- [Détails du problème]: Selon le texte de l'exercice, quels articles de la proposition de loi Martin Fayulu demande-t-il aux députés nationaux de retirer ?

- [Texte de l'exercice]:
┌──

Martin Fayulu a dénoncé, ce vendredi, une tentative de « coup d’État constitutionnel » qui, selon lui, menacerait la République démocratique du Congo. Lors d’une conférence de presse marquée par une forte tension politique, l’opposant a pointé du doigt la proposition de loi référendaire portée par le professeur et député Paul Gaspard Ngondankoy, estimant qu’elle pourrait permettre au président Félix Tshisekedi de prolonger son mandat au-delà des limites prévues par la Constitution.
Dans son intervention, Martin Fayulu a également évoqué la situation sécuritaire alarmante dans l’Est de la RDC. Il a rappelé l’occupation de plusieurs localités par le M23, soutenu selon lui par le Rwanda, ainsi que les massacres attribués aux ADF.
« Nous faisons face à une occupation de plusieurs localités par le M23 et à des massacres perpétrés par les ADF. Dans ce contexte dramatique, comment le président Tshisekedi peut-il envisager de rester au pouvoir à tout prix ? », s’est-il interrogé.
Le leader de l’opposition a qualifié la proposition de loi de « subterfuge » visant à contourner les dispositions de l’article 220 de la Constitution, considéré comme intangible car protégeant les principes fondamentaux de la démocratie congolaise.
« Accepter une telle révision serait ouvrir la porte à une dérive autoritaire », a-t-il averti.
Martin Fayulu a également remis en question la légitimité d’éventuelles décisions prises par des experts désignés par le pouvoir exécutif.
« Qui détermine qu’il existe un dysfonctionnement majeur ? La souveraineté du peuple ne peut être déléguée à des personnes nommées par le pouvoir », a-t-il déclaré.
L’opposant a appelé les députés nationaux à retirer les articles 87 à 90 de cette proposition de loi, rappelant la mobilisation populaire de 2015 qui avait permis, selon lui, d’empêcher une révision constitutionnelle controversée.
« L’histoire nous regarde. Nous devons défendre notre Constitution contre toute tentative de violation », a-t-il insisté.
En conclusion, Martin Fayulu a plaidé pour un dialogue national inclusif afin de préserver l’unité et la souveraineté de la RDC.
« Le Congo est plus grand que nos ambitions personnelles. Nous devons nous battre pour un avenir démocratique et stable », a-t-il conclu.
Ces déclarations interviennent dans un contexte politique et sécuritaire particulièrement tendu à l’approche des prochaines échéances électorales en RDC, alors que plusieurs acteurs nationaux et internationaux appellent au respect strict de la Constitution et à l’organisation d’élections transparentes et apaisées.

└──

- [Informations]:
┌──

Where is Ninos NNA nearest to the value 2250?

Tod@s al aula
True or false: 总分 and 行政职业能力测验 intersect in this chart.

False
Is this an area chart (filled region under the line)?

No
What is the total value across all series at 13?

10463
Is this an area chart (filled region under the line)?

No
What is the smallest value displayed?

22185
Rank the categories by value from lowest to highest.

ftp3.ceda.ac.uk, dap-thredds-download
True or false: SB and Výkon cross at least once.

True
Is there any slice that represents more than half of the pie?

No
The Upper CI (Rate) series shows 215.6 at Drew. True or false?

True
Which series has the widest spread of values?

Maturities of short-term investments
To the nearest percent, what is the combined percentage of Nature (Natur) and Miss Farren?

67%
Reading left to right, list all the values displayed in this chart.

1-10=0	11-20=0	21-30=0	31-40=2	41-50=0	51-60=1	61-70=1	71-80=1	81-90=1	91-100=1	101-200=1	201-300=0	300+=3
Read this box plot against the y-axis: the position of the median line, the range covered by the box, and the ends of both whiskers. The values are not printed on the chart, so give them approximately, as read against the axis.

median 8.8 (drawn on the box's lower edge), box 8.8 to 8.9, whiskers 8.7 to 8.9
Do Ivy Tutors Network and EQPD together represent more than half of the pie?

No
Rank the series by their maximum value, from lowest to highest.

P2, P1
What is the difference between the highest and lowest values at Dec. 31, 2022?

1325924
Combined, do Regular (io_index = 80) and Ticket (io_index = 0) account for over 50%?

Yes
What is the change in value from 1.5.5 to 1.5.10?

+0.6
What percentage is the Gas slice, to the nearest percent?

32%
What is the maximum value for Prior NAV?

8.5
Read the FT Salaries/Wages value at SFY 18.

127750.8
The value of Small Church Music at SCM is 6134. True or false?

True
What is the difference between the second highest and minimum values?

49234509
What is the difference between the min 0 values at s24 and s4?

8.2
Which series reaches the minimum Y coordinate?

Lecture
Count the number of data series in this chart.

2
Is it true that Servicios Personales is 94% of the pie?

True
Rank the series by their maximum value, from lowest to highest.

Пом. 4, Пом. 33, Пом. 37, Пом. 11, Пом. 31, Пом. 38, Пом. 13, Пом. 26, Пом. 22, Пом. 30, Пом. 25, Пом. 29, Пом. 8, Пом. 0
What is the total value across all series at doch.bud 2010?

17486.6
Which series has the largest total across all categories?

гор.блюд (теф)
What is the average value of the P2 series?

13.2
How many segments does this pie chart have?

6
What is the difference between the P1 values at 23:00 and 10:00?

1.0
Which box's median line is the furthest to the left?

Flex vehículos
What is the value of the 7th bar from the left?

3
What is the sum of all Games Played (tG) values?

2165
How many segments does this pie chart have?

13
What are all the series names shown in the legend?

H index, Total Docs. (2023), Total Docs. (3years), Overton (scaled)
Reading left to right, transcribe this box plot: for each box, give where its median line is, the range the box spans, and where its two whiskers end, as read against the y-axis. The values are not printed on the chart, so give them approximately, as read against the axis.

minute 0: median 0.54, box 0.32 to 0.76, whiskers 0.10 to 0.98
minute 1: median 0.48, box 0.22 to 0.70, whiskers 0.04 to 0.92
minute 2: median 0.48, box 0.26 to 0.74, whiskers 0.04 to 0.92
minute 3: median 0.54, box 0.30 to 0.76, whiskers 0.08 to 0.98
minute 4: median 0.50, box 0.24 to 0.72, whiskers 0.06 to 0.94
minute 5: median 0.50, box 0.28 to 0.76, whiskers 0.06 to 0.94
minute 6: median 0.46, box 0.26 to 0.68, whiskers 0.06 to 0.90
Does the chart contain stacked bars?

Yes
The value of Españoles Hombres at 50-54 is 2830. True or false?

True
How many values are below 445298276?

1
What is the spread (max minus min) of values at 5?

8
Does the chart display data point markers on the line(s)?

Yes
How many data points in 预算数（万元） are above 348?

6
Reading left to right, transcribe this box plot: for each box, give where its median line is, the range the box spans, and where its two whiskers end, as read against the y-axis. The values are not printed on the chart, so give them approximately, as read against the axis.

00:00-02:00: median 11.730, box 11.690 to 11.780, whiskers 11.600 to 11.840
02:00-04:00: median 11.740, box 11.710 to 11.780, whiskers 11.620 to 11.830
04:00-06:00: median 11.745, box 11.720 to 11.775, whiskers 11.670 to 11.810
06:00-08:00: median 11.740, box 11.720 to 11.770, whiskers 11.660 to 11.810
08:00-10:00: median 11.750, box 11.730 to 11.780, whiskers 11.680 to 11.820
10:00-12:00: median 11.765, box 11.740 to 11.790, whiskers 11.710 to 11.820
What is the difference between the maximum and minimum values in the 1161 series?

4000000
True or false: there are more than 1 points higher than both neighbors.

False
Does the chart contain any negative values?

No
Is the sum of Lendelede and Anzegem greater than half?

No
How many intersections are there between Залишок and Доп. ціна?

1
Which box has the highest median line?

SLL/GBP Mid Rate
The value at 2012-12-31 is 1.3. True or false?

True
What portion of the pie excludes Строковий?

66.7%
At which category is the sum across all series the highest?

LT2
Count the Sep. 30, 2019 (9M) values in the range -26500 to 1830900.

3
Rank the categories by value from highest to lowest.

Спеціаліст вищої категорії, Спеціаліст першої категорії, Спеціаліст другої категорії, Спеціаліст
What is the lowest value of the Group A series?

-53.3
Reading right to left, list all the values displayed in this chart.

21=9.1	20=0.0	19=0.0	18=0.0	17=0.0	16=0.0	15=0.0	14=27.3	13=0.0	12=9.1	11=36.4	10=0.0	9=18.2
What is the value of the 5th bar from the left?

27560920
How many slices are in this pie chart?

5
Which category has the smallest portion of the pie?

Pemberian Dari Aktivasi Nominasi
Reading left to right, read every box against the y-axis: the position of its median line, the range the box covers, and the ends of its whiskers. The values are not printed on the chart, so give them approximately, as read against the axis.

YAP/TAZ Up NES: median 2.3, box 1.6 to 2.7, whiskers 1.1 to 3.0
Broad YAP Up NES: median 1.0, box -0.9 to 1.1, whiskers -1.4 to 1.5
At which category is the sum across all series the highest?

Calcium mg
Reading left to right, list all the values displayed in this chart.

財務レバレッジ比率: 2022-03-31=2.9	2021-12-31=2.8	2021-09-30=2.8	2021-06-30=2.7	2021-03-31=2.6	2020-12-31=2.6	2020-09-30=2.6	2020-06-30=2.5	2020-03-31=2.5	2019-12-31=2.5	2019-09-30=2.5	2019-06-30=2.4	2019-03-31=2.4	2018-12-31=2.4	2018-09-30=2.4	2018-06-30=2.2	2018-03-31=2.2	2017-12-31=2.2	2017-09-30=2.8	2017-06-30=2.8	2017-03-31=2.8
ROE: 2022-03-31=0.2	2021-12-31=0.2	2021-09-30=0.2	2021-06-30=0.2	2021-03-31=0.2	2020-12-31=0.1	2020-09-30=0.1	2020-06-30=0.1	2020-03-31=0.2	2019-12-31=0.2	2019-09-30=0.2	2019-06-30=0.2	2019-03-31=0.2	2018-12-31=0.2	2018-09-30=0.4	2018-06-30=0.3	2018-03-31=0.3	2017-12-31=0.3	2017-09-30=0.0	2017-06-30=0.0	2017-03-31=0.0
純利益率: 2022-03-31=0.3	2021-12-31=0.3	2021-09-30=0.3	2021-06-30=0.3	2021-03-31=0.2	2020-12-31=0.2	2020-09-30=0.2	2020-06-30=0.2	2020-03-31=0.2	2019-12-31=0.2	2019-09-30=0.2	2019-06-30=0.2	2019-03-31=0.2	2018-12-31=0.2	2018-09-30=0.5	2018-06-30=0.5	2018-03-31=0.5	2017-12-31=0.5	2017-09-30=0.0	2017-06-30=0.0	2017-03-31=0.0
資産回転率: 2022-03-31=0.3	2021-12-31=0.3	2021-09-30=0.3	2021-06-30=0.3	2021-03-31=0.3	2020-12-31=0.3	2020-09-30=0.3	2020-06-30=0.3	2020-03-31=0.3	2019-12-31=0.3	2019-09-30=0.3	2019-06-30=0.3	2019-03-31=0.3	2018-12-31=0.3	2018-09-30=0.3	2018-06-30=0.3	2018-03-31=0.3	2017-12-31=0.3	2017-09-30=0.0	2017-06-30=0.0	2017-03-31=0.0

└──

- [Résultat de la tâche]: Les articles 87 à 90.